Based on a prize-winning novel by Tomoyuki Hoshino, “It’s Me, it’s Me” is reminiscent of “Being John Malkovich,” the 1999 Spike Jonze film about an unemployed puppeteer who discovers a portal into actor John Malkovich’s brain. When in the course of the story Malkovich himself enters the portal, he emerges into a world populated by other Malkoviches, who can only say “Malkovich.” In other words, the ultimate narcissistic hell.
But what is a minor motif in Jonze’s film is a major one is Miki’s. (The director, in fact, has claimed inspiration from various sources, from Monty Python to Jonze and Charlie Kaufman’s 2002 film “Adaptation.”) Filmed with a cheerful disregard for grass-is-green logic, it may send the more emotionally fragile or rigidly rational hurtling toward the exit.
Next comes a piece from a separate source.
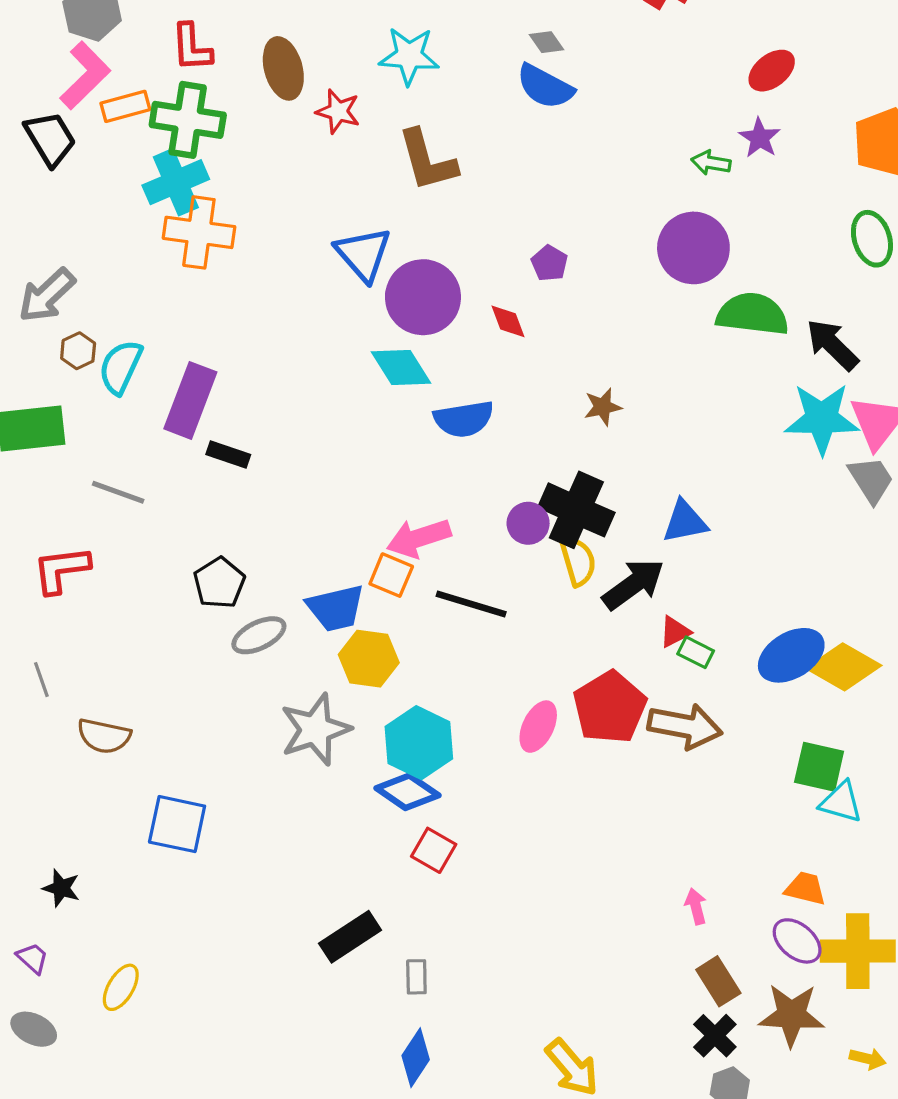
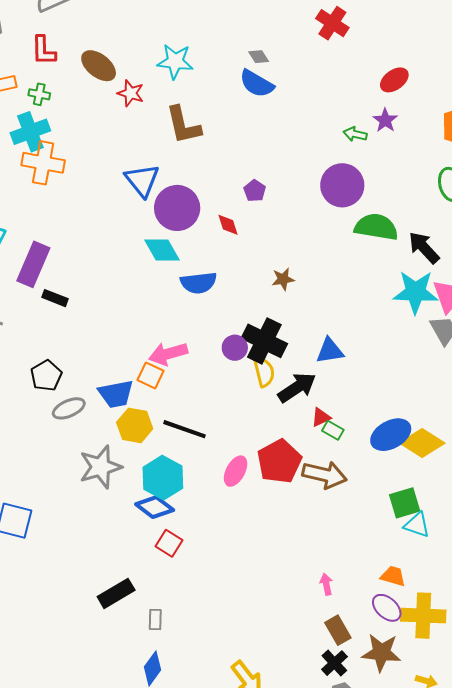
brown ellipse: (283, 68) -> (99, 66), turned -39
green cross: (188, 120) -> (39, 94), size x0.5
black line: (471, 604) -> (185, 429), moved
green square: (819, 767) -> (405, 503), turned -32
There is a lot to process, like gazing into an infinite recession of mirrors in your local fun house.
But Miki, who also wrote the script, maintains the same fine, tight control over his mind-bending material as he did in “Adrift in Tokyo.” And as in the previous film, he weaves deeper themes, as well as a wealth of dryly funny sight gags, into his slight story, but with more abandon and ambition, as though he were trying to not only out-Jonze Jonze and out-Kaufman Kaufman, but also to out-Kafka Franz Kafka, who may have transformed his salesman hero Gregor Samsa into a giant bug in his novella “The Metamorphosis,” but at least did not clone the poor sod into infinity.
Fun fact: Best known for more serious roles, Ryo Kase also does obnoxious characters to black-comic perfection. Evidence: His slithery gang lieutenant in “Outrage Beyond” and his annoying store manager in “Ore Ore.”